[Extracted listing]

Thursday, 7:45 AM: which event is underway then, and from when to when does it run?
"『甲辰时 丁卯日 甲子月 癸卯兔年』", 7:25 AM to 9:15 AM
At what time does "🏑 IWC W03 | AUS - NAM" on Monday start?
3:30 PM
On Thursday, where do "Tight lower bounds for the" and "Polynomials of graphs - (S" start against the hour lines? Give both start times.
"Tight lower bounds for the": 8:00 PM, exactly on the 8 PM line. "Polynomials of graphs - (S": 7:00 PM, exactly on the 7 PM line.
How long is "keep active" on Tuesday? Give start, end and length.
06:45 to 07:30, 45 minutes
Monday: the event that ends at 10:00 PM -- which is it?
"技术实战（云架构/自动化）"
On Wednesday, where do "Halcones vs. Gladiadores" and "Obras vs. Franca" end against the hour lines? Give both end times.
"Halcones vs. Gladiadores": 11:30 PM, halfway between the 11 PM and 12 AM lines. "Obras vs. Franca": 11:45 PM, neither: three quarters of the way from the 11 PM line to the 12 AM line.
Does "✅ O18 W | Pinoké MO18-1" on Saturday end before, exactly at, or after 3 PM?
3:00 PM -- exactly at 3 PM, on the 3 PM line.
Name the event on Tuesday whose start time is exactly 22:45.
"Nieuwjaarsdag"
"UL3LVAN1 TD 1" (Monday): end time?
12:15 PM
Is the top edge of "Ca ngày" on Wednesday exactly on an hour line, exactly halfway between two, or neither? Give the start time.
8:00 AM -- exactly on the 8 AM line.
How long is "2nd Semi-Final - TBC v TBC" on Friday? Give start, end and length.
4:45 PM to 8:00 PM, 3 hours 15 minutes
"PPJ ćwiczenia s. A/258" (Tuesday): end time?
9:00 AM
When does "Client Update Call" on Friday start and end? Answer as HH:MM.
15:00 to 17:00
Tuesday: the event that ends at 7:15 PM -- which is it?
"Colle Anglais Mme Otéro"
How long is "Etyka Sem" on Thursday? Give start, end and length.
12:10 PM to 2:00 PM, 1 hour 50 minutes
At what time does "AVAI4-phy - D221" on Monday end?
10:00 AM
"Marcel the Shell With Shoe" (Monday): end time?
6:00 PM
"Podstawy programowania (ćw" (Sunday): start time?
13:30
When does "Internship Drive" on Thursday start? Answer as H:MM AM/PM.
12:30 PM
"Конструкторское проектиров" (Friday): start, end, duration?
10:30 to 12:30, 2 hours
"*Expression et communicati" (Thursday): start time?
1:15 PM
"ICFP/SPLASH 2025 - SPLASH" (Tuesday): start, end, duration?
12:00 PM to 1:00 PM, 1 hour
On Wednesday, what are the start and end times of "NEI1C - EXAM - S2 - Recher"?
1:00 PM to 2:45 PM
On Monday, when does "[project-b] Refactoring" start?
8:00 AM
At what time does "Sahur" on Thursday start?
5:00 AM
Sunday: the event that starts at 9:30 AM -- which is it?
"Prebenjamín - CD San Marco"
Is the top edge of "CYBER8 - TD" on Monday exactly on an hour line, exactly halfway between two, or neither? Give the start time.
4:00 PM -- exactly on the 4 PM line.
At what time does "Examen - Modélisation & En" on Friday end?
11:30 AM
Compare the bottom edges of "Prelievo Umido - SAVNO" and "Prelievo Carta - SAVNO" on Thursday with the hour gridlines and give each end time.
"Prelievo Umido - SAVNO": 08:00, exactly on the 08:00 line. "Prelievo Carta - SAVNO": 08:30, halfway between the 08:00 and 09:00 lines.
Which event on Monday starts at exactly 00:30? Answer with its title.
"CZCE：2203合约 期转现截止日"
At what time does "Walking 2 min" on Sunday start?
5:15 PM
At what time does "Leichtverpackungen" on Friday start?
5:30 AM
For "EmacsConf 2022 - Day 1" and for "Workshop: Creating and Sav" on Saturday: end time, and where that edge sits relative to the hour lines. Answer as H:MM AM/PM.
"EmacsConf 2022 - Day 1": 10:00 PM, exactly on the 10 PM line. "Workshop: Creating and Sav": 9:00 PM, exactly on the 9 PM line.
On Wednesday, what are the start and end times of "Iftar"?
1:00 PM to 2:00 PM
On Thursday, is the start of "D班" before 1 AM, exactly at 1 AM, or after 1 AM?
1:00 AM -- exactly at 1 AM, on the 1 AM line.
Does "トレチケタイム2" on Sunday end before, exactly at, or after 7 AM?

- _REQUEST_: Rewrite the stretch of the listing from the line containing "on Monday exactly" through the end of the listing as a numbered list, omitting any blank lines.

- _ANSWER IN FULL_:
1. Is the top edge of "CYBER8 - TD" on Monday exactly on an hour line, exactly halfway between two, or neither? Give the start time.
2. 4:00 PM -- exactly on the 4 PM line.
3. At what time does "Examen - Modélisation & En" on Friday end?
4. 11:30 AM
5. Compare the bottom edges of "Prelievo Umido - SAVNO" and "Prelievo Carta - SAVNO" on Thursday with the hour gridlines and give each end time.
6. "Prelievo Umido - SAVNO": 08:00, exactly on the 08:00 line. "Prelievo Carta - SAVNO": 08:30, halfway between the 08:00 and 09:00 lines.
7. Which event on Monday starts at exactly 00:30? Answer with its title.
8. "CZCE：2203合约 期转现截止日"
9. At what time does "Walking 2 min" on Sunday start?
10. 5:15 PM
11. At what time does "Leichtverpackungen" on Friday start?
12. 5:30 AM
13. For "EmacsConf 2022 - Day 1" and for "Workshop: Creating and Sav" on Saturday: end time, and where that edge sits relative to the hour lines. Answer as H:MM AM/PM.
14. "EmacsConf 2022 - Day 1": 10:00 PM, exactly on the 10 PM line. "Workshop: Creating and Sav": 9:00 PM, exactly on the 9 PM line.
15. On Wednesday, what are the start and end times of "Iftar"?
16. 1:00 PM to 2:00 PM
17. On Thursday, is the start of "D班" before 1 AM, exactly at 1 AM, or after 1 AM?
18. 1:00 AM -- exactly at 1 AM, on the 1 AM line.
19. Does "トレチケタイム2" on Sunday end before, exactly at, or after 7 AM?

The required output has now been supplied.